──────── Testo dell'esercizio

Secondo le stime ufficiali di Iraq Body Count, progetto che monitora i dati e le conseguenze della guerra, il numero totale delle vittime è 288 mila.
Tra queste, la quantità di morti civili si aggira tra i 186 mila e i 210 mila. Ma ulteriori indagini stimano almeno altre 15.000 vittime.
Il conflitto in Iraq è ricordato anche per l’alto tasso di violazioni dei diritti umani che lo hanno contraddistinto.
Gli abusi cominciarono a rivelarsi all’opinione pubblica nell’aprile 2004, quando la rete CBS News ricevette delle inquietanti foto provenienti dal carcere di Abu Ghraib.
In origine utilizzato come carcere dal regime iracheno, il comando statunitense lo trasformò in un centro di detenzione per i prigionieri iracheni.
Le immagini giunte alla CBS mostravano come Abu Ghraib fosse teatro di abusi fisici e sessuali, torture, stupri, sodomizzazioni e omicidi da parte dei militari e della CIA. Il tutto, con la piena consapevolezza del Presidente Bush.
Un grande contributo alle indagini sulla guerra in Iraq è da attribuire al lavoro di Julian Assange che, attraverso WikiLeaks, ha mostrato al mondo le prove di crimini di guerra e violazioni dei diritti umani in Iraq.
Nell’aprile 2010, l’organizzazione rese pubblico il video “Collateral Murder“, che mostra un attacco aereo avvenuto a Baghdad il 12 luglio 2007.

────────────────
──────── Dati mostrati

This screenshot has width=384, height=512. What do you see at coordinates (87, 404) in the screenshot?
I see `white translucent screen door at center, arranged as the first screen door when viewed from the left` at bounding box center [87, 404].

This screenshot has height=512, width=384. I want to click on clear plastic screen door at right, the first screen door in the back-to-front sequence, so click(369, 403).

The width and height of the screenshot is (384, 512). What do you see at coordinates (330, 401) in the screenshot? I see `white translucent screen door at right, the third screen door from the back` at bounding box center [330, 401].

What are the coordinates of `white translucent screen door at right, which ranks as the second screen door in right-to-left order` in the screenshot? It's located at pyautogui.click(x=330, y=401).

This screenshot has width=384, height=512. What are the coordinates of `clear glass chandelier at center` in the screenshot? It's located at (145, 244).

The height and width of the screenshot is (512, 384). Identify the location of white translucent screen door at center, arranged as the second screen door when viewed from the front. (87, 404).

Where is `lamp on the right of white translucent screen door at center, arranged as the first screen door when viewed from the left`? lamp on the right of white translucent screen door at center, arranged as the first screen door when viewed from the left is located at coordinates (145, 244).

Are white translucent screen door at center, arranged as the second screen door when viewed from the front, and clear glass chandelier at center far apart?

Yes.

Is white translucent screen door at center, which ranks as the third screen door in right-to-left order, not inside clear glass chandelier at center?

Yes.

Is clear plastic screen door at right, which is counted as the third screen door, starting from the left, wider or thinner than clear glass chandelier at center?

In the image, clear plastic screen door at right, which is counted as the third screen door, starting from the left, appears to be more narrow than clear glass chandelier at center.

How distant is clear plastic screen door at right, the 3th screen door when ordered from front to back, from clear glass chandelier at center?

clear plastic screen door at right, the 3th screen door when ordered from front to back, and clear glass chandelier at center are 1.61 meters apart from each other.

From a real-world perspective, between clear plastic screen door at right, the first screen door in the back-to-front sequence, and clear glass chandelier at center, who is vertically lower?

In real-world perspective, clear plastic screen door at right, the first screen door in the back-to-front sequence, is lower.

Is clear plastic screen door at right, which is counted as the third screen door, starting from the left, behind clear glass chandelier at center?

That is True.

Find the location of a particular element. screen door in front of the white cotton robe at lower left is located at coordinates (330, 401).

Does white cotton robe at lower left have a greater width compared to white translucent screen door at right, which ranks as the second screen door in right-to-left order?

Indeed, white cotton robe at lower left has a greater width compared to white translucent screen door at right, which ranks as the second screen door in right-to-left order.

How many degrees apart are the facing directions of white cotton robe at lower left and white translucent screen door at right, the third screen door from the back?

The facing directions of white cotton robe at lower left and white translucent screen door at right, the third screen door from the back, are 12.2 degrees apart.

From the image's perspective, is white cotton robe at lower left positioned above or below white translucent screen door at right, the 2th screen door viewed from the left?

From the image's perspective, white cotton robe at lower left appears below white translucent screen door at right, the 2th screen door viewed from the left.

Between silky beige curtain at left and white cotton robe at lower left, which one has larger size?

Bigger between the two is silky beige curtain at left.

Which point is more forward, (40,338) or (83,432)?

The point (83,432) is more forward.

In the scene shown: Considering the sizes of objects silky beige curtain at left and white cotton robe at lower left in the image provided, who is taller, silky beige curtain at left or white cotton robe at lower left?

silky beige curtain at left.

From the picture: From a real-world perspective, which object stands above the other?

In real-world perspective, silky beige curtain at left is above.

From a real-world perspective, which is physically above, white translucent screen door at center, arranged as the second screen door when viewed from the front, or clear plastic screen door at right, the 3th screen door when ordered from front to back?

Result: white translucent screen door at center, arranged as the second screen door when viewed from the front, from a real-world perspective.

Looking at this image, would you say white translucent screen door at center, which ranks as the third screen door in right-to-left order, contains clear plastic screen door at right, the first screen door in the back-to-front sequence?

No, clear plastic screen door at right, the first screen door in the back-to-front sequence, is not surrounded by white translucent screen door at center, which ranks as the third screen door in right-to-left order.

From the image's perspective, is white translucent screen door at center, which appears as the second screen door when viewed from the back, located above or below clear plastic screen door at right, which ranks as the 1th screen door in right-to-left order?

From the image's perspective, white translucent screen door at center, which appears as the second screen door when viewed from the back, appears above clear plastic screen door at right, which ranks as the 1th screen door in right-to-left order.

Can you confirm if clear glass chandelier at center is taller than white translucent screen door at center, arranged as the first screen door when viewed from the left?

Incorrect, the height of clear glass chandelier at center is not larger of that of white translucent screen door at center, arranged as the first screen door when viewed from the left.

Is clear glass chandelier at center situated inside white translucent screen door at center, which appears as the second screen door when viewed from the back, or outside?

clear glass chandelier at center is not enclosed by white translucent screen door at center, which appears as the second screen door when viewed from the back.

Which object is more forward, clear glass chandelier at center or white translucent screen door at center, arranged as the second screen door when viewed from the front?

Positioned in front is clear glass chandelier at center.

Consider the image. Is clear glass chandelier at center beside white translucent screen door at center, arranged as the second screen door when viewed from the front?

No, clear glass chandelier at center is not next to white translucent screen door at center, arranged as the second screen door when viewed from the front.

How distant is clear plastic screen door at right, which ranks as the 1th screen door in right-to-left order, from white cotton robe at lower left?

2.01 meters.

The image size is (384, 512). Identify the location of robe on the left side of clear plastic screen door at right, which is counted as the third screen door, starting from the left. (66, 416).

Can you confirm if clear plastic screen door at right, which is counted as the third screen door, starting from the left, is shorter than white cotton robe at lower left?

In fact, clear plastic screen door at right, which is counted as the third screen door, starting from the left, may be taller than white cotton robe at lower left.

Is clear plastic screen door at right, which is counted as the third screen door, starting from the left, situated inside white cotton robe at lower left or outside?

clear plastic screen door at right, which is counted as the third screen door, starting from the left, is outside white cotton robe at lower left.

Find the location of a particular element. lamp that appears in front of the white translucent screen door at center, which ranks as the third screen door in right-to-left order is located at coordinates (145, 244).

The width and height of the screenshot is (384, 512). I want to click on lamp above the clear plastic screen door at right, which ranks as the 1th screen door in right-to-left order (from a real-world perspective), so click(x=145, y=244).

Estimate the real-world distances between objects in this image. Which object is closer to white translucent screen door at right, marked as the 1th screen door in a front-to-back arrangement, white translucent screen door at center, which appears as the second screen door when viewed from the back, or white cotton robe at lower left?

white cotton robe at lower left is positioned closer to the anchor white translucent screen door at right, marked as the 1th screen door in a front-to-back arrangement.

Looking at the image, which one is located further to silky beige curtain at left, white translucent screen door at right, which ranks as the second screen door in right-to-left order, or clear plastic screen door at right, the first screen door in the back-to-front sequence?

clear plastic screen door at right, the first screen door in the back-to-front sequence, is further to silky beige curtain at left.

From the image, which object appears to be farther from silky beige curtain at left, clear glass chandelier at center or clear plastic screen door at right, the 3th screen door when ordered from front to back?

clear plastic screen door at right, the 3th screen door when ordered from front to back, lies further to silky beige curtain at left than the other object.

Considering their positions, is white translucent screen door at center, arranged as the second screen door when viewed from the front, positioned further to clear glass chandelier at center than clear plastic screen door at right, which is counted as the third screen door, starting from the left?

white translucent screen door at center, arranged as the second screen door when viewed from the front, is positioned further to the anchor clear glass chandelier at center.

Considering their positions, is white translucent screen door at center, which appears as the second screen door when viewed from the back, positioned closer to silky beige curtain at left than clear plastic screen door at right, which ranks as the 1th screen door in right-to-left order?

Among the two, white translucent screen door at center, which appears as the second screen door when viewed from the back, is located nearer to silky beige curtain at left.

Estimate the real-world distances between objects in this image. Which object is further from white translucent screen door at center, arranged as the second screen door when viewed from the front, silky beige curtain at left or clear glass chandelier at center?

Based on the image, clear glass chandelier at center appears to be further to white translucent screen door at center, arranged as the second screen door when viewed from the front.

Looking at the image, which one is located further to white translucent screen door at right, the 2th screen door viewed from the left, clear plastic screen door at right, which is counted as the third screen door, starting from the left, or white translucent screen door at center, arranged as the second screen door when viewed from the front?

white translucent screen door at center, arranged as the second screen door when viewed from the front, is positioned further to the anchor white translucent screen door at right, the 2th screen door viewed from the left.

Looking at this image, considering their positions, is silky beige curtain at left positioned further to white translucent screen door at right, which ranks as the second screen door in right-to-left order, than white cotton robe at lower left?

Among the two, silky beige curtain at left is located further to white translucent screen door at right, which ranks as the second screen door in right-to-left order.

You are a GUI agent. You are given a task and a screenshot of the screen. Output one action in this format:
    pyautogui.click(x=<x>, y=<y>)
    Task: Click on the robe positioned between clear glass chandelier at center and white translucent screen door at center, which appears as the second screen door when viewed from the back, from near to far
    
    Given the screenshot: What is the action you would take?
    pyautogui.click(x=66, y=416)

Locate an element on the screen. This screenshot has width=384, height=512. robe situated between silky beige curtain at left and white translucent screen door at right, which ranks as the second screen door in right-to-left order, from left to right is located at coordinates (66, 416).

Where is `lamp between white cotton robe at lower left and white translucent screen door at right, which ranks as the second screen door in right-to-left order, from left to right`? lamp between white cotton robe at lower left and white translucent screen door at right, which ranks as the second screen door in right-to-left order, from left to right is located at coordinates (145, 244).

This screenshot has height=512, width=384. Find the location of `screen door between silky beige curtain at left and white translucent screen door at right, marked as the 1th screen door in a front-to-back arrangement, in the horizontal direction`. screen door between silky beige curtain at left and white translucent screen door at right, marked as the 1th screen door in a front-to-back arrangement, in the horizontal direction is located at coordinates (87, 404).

────────────────

Secondo il testo sulla guerra in Iraq, in quale mese e anno la rete CBS News ricevette le foto provenienti dal carcere di Abu Ghraib?

Nell'aprile 2004.